If mimesis changes the conversation, compassion is the elephant in the room. It's been there all the time and we've hardly talked about it; or even known how to talk about it.
Compassion is a taken-for-granted neural ability placing us in unity with our world, especially with feeling creatures like ourselves if they are young, vulnerable or suffering. It is especially lively among children, and in mothers.
In its widest, fullest sense compassion is the nil state of hostility to our surroundings. In a "state of compassion" we wonder why we could have nourished any animosity or resentment to particular individuals, or why we should desire that particular object or person, rather than being at peace with them. There is a physical warmth and vitality to it, the feeling of a deeply shared life.
Yet in terms of Christian preaching or teaching compassion is a poor relation. It doesn't have the theological centrality of "love." It is usually mentioned vaguely and in passing as a human emotion, losing out to moralizing "good works;" or , in comparison to faith, is more or less ignored.

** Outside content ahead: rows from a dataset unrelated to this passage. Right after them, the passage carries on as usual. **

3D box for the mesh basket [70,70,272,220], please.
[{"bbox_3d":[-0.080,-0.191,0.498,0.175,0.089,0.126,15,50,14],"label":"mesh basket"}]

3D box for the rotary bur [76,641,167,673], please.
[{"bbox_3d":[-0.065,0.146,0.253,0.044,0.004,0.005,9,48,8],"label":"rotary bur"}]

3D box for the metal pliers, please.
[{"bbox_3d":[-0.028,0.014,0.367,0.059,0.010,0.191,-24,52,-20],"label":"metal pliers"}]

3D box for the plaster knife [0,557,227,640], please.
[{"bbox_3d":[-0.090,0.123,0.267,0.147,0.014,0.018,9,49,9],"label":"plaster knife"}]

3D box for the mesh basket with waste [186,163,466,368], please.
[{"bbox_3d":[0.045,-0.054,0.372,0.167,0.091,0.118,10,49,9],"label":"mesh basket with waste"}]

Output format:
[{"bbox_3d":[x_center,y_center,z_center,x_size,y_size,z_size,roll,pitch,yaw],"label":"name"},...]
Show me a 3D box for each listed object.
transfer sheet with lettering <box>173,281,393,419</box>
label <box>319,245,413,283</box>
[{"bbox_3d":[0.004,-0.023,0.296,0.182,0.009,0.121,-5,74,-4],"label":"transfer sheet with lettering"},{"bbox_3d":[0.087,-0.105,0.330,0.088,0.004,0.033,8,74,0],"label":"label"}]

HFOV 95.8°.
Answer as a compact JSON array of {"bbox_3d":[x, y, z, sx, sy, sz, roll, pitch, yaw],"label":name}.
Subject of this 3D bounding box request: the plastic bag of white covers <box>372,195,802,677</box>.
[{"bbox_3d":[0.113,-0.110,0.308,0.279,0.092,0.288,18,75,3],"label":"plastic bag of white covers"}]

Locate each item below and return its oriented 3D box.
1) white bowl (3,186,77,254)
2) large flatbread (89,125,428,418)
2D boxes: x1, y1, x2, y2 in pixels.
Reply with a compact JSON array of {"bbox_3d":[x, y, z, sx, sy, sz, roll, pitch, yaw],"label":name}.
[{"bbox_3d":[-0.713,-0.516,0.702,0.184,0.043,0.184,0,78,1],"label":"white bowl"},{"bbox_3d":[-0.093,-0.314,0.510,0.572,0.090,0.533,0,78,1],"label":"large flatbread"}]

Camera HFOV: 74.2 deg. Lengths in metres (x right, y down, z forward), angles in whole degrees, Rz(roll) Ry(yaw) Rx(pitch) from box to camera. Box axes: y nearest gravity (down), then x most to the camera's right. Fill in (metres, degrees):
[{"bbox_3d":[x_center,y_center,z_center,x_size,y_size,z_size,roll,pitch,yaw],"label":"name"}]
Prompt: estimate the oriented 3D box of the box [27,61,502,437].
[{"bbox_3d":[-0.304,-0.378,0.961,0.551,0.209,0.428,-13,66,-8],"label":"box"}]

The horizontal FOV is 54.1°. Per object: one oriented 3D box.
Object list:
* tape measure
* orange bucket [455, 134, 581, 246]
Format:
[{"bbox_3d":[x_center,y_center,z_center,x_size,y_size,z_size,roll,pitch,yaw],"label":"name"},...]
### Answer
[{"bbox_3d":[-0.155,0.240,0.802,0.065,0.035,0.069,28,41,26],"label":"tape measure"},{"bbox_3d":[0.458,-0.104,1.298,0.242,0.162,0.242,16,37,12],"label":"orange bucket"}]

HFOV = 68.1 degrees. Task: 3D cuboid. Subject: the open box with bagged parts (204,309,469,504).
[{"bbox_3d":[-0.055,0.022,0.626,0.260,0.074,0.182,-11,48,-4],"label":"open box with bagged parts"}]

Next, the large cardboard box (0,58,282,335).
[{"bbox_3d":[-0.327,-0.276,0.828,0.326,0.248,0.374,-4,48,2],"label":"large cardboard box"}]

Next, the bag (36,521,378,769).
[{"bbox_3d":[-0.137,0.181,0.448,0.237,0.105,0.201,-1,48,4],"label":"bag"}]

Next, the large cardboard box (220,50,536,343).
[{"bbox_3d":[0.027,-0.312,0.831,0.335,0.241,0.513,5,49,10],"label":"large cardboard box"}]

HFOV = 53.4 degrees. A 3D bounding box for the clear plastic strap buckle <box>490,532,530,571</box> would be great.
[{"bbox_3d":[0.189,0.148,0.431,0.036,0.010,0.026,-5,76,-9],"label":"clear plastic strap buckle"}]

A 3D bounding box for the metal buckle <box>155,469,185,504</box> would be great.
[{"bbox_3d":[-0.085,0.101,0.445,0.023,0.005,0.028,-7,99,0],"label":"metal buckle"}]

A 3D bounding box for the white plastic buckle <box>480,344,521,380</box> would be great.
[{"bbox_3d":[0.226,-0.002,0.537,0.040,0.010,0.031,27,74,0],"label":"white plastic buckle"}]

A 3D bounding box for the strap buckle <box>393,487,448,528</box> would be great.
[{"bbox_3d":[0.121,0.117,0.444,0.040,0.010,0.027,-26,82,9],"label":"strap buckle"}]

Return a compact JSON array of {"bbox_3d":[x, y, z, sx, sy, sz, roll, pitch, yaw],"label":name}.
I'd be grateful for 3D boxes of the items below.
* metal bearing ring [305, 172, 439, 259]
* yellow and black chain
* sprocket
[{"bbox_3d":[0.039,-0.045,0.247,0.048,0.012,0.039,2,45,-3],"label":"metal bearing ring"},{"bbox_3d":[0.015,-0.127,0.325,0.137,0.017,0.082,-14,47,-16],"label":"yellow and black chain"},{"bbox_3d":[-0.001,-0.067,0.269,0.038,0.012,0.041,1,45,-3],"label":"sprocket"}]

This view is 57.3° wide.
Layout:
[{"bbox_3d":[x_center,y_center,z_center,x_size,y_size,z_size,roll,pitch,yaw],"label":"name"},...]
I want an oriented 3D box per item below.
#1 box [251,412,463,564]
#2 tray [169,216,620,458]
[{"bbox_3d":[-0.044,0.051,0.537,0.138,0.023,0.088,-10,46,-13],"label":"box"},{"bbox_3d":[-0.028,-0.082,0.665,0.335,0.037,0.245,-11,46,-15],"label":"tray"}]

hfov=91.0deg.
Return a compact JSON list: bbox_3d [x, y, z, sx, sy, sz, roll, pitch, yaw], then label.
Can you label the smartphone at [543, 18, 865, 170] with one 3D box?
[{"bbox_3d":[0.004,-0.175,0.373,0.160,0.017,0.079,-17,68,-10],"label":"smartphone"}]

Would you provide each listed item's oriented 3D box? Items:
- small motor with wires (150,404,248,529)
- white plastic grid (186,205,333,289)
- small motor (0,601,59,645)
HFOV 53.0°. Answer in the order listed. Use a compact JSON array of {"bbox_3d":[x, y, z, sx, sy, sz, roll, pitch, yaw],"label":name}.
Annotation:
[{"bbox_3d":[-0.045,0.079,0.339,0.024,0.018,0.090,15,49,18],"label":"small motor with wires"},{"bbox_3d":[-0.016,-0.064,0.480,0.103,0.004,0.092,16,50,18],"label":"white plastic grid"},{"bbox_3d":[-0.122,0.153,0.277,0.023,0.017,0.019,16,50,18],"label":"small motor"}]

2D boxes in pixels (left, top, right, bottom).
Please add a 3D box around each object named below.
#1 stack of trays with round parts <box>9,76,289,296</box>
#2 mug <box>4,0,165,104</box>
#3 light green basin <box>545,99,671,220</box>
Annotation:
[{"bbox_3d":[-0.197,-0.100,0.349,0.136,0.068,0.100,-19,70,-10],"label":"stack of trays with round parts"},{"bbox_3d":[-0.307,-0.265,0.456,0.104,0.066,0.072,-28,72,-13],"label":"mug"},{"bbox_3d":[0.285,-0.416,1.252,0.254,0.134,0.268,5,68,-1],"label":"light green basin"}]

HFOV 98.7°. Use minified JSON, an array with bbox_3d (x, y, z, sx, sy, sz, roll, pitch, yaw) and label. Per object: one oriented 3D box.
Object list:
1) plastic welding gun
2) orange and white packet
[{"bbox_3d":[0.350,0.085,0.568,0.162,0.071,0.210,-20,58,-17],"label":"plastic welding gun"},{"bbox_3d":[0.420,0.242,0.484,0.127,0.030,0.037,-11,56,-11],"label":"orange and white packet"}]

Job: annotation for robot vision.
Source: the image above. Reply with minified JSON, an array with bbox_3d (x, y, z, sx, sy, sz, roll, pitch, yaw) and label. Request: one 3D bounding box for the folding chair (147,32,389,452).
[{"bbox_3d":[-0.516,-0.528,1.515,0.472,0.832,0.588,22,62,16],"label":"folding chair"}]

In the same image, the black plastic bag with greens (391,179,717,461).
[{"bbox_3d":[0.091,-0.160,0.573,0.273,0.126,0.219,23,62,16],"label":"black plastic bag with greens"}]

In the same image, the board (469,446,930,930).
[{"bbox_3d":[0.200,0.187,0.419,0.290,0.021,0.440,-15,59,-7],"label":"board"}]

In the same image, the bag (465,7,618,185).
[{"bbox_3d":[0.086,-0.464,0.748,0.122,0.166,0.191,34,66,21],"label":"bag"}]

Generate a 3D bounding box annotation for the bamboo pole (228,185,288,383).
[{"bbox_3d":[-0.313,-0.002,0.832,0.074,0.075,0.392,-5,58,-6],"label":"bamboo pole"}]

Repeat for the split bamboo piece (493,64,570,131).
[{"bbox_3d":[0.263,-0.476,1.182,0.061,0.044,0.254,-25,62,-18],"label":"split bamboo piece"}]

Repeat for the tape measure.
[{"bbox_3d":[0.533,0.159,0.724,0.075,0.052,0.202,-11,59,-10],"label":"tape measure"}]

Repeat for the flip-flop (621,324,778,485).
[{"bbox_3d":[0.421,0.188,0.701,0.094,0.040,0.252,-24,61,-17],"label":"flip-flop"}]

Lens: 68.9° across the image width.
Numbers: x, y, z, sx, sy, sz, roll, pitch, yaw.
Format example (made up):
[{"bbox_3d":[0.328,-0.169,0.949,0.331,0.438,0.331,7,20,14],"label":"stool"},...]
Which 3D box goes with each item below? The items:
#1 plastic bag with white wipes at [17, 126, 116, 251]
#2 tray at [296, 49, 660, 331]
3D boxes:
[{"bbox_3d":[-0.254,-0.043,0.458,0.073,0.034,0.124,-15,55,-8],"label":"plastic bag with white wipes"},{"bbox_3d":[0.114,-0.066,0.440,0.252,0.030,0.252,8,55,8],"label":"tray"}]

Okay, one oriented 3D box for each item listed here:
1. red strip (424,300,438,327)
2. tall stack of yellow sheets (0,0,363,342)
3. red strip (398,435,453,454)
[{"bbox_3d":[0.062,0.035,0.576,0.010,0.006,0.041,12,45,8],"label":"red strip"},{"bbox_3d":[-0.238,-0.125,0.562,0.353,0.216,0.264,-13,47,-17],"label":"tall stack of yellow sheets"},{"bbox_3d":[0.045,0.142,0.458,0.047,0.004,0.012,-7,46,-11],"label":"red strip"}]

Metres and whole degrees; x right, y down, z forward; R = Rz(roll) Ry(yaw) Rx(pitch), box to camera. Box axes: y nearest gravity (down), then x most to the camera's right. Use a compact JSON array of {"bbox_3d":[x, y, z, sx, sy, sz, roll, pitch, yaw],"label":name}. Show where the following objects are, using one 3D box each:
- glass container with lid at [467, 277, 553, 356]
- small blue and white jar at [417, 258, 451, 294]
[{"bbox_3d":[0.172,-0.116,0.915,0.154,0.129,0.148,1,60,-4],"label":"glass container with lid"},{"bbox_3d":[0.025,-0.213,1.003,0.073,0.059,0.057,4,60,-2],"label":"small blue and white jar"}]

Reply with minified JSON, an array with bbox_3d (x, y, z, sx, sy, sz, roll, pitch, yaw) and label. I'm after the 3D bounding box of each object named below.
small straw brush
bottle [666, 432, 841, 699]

But, now, with the entry of mimesis into our language and thoughtworld the relevance and importance of compassion has increased hugely. If the thought of mimesis is so big--for our constitution as humans, and as part of scriptural revelation--then the status of its neural twin must grow correspondingly.
For compassion can be seen as exactly the same preconscious imitative state (as mimesis), but without the competition. It is essentially the same mirroring, but without the imitation of grasping that sets off rivalry. It allows us be in exactly the same feeling space as the other but without the conflict of desire. In positive terms, compassion is a humility and nonviolence toward the other that allows us to be for them and with them in the exact human event where they are.
As such it emerges as an absolutely critical anthropology.
New Testament love is of course something decisively new in the world, brought to us by the Crucified. Because Christ was abused and did not abuse in return, and forgave his tormentors, even to the point of death, there is a standard of self-giving erupting into history that exceeds anything known of compassion. Love is higher and stronger than compassion. It is the Holy Spirit. But love understood without compassion becomes dogmatic, false spiritual and priggish. Compassion is what gives love its work and its world, and because of love Christian compassion becomes radical, even to showing solidarity with our enemy.
Love puts its roots down in compassion, into the hundred-thousand-year-old sentient world of shared humanity, and little by little draws it up into all the cultural situations of anger, hostility, and violence. In this way it creates forgiveness and peace in real organic political terms, making a tree of life for all.
The gospels show this radical meaning of compassion is already the meaning of God. The word "compassion" is only used of Jesus or in parables where divine forgiveness is shown, including the most powerful, the Prodigal Son or Two Brothers. By some marvelous identity of frequency God resonates most truly with human beings at the level of nonviolent, forgiving mimesis, i.e. compassion.
As Christianity grows to understand all this then compassion will become progressively pivotal to its meaning and program. Radical compassion will become the framework of discourse and understanding of 21st century Christianity, its evangelizing lifeworld, just as much as death, the soul and heaven were to the first centuries; or guilt, death and hell were to the Middle Ages.
Earthly compassion is the new "immortality," the core salvific construct.in which contemporary Christianity moves to speak, convert and operate.
As it does so it will inevitably teach a better way than morally indifferent capitalism as the necessary model of human business. Maggie Thatcher famously argued the Good Samaritan could not have helped the victim on the wayside unless he had industriously made his pile of cash first. Whatever the value of her historical-critical reading, her remark showed how in her classic Protestant worldview there was a hierarchy of two orders: first business, then compassion. We all know the disastrous results produced by that grim hierarchy. What would the world be like if Christianity could teach, all over again, that compassion in and throughout all human affairs is the core and complete meaning of God in Christ?